• Questions:
1) Please rewrite the article on China's talent crunch starting at "Educated women in" and ending at "war for talent.", changing "juggernaut" to "powerhouse".
2) Write the next part of the article on China's talent crunch, picking up after its final sentence.

Ambitious, educated women and their key role in solving China’s talent crunch

Educated women in China have the same goals as their counterparts in Western countries. However, companies in China don’t seem to know how to create an environment that will appeal to and accommodate the needs of Chinese women. Those companies that learn how to do so will gain a lasting competitive advantage and ensure continued growth.

The Chinese economic juggernaut seems unstoppable. Yet the continued economic success of the world’s second-largest economy – and that of the multinational corporations pinning their financial future on its vast market – faces a substantial obstacle: a cutthroat war for talent.

According to Manpower’s 2010 Talent Shortage Survey, 40 percent of employers in China had difficulty finding the right people to fill openings, a 25 percent increase since 2009. The result? Ninety percent of the companies surveyed by Kelly Services say their competitive power is “affected” by the shortage of key talent, with nearly a quarter – 23 percent – being “greatly affected.”

New research from the Center for Work-Life Policy (CWLP) suggests a solution that, until now, has been almost completely overlooked: China’s ambitious, educated women.

Few employers have maximized the potential of China’s “white-collar” women professionals. Fewer still are aware of the complicated career dynamics that prevent this rich talent pool from realizing its power – or what they can do in response. This article will explore the power and potential of this overlooked workforce and suggest how companies can make the most of it.

Aiming for the top

Like their Western counterparts, Chinese women are graduating from universities at nearly the same rate as men: Close to four million pour into the Chinese workforce each year.  They make up nearly 40 percent of MBA students at top-ranked programs at China Europe International Business School (CEIBS) and Tsinghua University (nicknamed “the Chinese MIT”), figures that are comparable figures to those at the best schools in the U.S. But the similarities end there.

• Data to examine:
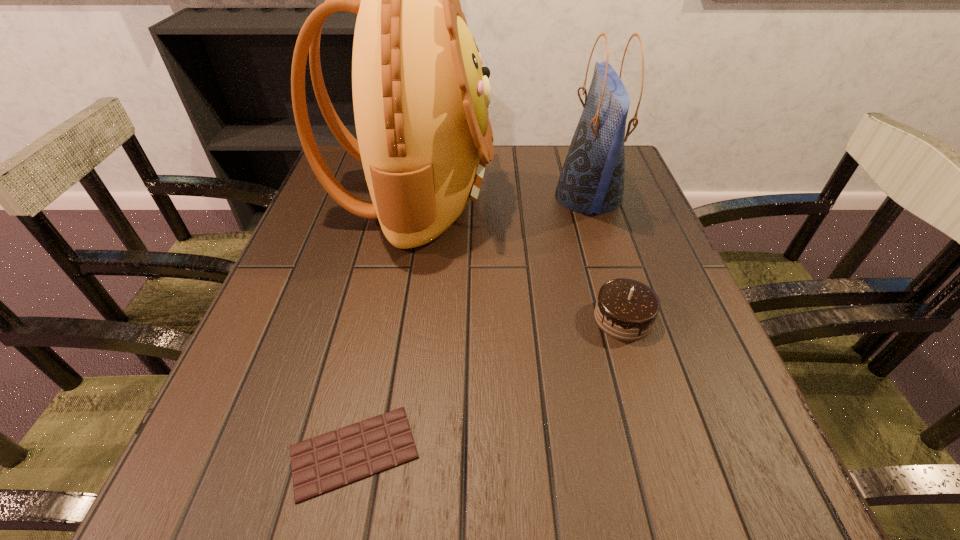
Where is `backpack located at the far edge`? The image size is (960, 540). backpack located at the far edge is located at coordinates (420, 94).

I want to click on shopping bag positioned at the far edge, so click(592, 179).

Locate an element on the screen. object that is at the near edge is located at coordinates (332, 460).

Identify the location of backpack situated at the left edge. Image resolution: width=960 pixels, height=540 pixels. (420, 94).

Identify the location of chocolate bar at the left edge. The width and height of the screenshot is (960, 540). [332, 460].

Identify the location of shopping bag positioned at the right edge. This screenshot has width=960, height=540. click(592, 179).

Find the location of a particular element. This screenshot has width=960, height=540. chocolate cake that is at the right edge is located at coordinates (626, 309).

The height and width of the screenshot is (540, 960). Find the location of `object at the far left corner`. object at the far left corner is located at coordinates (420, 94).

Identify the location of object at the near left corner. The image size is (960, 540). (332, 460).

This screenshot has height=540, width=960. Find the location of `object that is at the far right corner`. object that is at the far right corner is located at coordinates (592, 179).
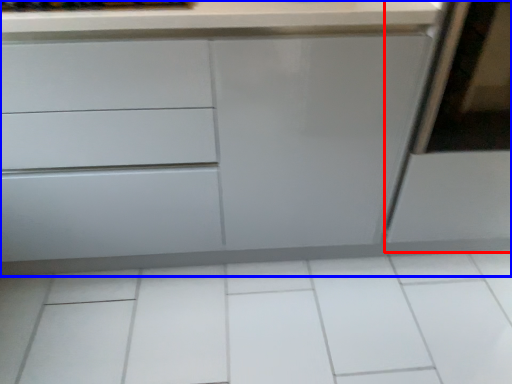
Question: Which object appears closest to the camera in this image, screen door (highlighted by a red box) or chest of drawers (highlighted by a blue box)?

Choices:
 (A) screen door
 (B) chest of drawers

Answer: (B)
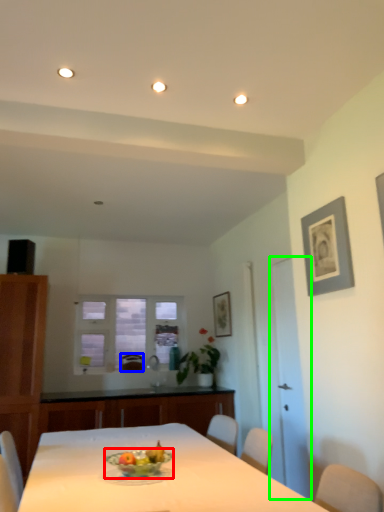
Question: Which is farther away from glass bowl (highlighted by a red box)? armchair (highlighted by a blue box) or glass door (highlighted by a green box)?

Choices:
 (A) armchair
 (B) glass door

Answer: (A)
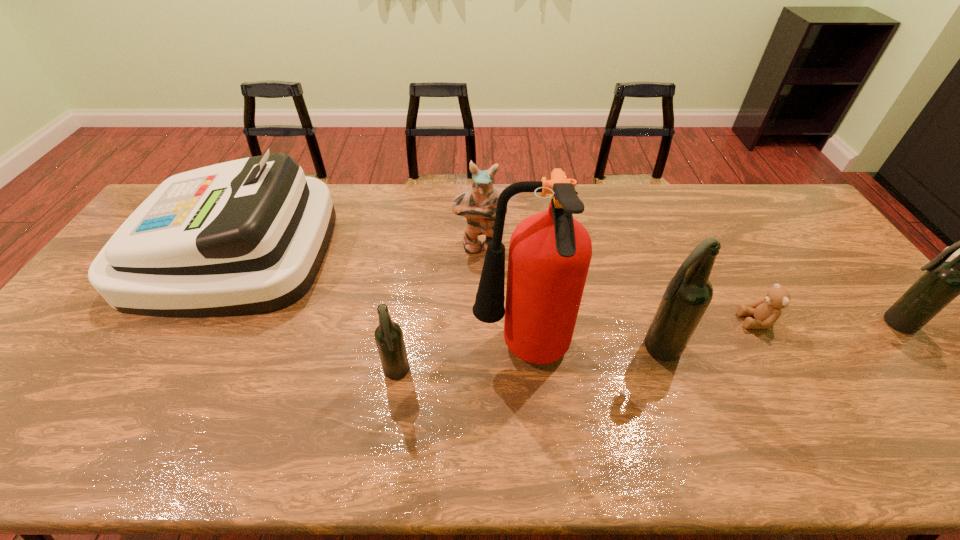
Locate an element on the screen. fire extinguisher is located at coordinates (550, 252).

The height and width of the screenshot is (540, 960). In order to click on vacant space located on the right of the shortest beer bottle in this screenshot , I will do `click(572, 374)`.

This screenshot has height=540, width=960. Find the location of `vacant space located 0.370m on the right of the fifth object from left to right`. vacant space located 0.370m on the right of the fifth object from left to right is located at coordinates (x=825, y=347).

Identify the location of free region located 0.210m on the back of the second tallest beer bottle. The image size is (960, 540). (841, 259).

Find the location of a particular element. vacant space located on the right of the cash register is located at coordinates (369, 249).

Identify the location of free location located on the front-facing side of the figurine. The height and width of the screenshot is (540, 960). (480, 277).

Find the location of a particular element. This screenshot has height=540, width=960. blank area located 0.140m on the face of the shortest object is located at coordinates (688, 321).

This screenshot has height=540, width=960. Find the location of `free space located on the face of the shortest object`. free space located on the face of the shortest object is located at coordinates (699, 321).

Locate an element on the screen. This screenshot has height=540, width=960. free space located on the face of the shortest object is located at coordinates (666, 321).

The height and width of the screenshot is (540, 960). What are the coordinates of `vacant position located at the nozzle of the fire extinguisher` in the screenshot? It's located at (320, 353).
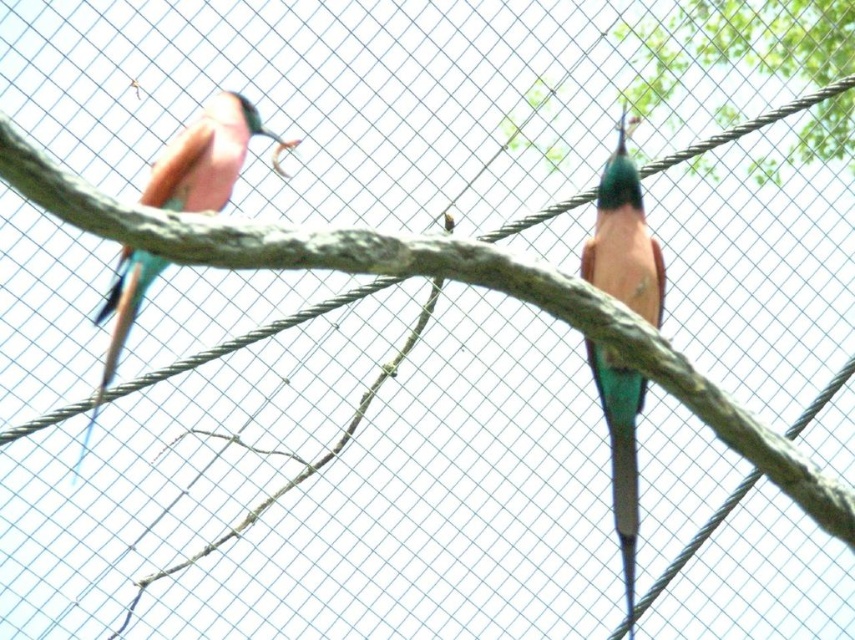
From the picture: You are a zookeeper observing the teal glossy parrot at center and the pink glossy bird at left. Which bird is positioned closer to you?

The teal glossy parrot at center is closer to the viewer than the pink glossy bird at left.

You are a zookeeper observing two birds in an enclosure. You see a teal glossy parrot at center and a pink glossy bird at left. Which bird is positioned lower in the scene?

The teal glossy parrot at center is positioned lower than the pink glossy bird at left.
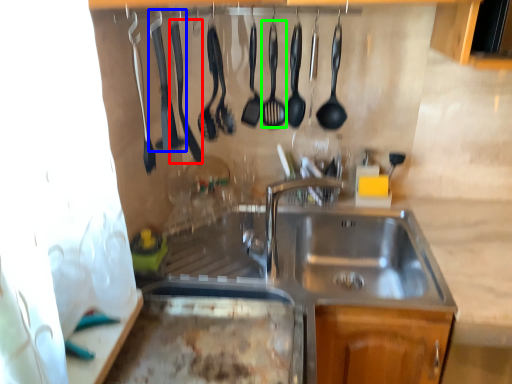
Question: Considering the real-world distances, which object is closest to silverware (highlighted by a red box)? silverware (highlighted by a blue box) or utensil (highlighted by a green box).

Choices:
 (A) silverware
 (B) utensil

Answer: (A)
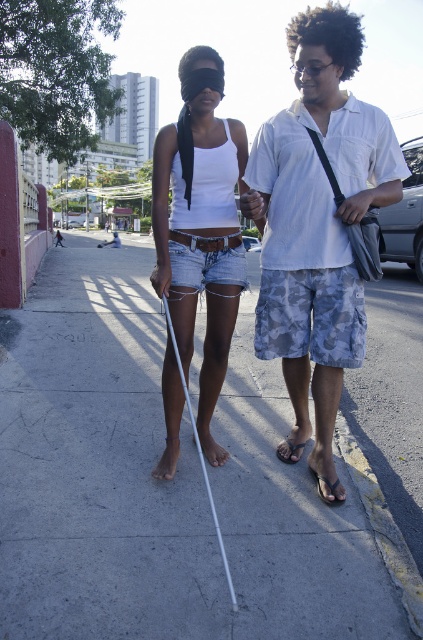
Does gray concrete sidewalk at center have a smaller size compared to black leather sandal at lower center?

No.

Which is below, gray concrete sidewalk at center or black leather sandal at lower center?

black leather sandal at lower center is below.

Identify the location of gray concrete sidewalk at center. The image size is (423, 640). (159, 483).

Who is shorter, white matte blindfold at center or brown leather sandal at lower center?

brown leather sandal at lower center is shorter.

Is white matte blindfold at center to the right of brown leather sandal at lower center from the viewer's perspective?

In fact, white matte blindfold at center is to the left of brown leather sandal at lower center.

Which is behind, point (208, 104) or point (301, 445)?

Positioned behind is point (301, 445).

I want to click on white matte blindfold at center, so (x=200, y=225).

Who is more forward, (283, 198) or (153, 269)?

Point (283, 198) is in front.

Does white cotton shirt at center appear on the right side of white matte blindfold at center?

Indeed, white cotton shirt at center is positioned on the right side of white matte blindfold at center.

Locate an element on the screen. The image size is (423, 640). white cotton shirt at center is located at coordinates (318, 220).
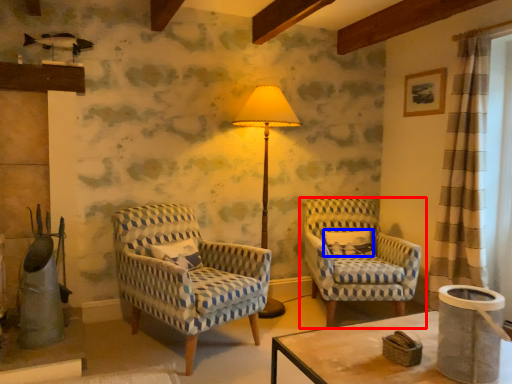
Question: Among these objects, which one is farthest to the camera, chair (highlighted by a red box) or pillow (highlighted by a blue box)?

• Answers below:
1)
Educated women in China have the same goals as their counterparts in Western countries. However, companies in China don’t seem to know how to create an environment that will appeal to and accommodate the needs of Chinese women. Those companies that learn how to do so will gain a lasting competitive advantage and ensure continued growth.

The Chinese economic powerhouse seems unstoppable. Yet the continued economic success of the world’s second-largest economy – and that of the multinational corporations pinning their financial future on its vast market – faces a substantial obstacle: a cutthroat war for talent.

2)
Among the more than 1,000 college graduates — MBAs or undergrads — of both sexes surveyed by the CWLP, 65 percent of the women consider themselves “very ambitious,” compared to 36 percent of their U.S. counterparts; 76 percent aspire to a top job versus 52 percent of Americans. As one HR leader in China notes, “We often find female candidates to be as competitive, if not more so, than their male counterparts.”

What propels their extraordinary determination to succeed? One reason is China’s one-child policy. Introduced in 1979 to control a burgeoning population, the controversial measure has opened opportunities to women now in their twenties and early thirties, especially in the urban areas where the policy was most heavily enforced. “Because I was ‘the only,’ I was the target of my father’s fierce ambitions,” recalls one executive in this cohort.  “If I’d had a brother, this would not have happened.”

In a culture which traditionally valued boys over girls, this reversal opened opportunities for education and achievement which girls eagerly seized. As another senior manager in her 30s explains, “They definitely don’t have an issue with self-worth.”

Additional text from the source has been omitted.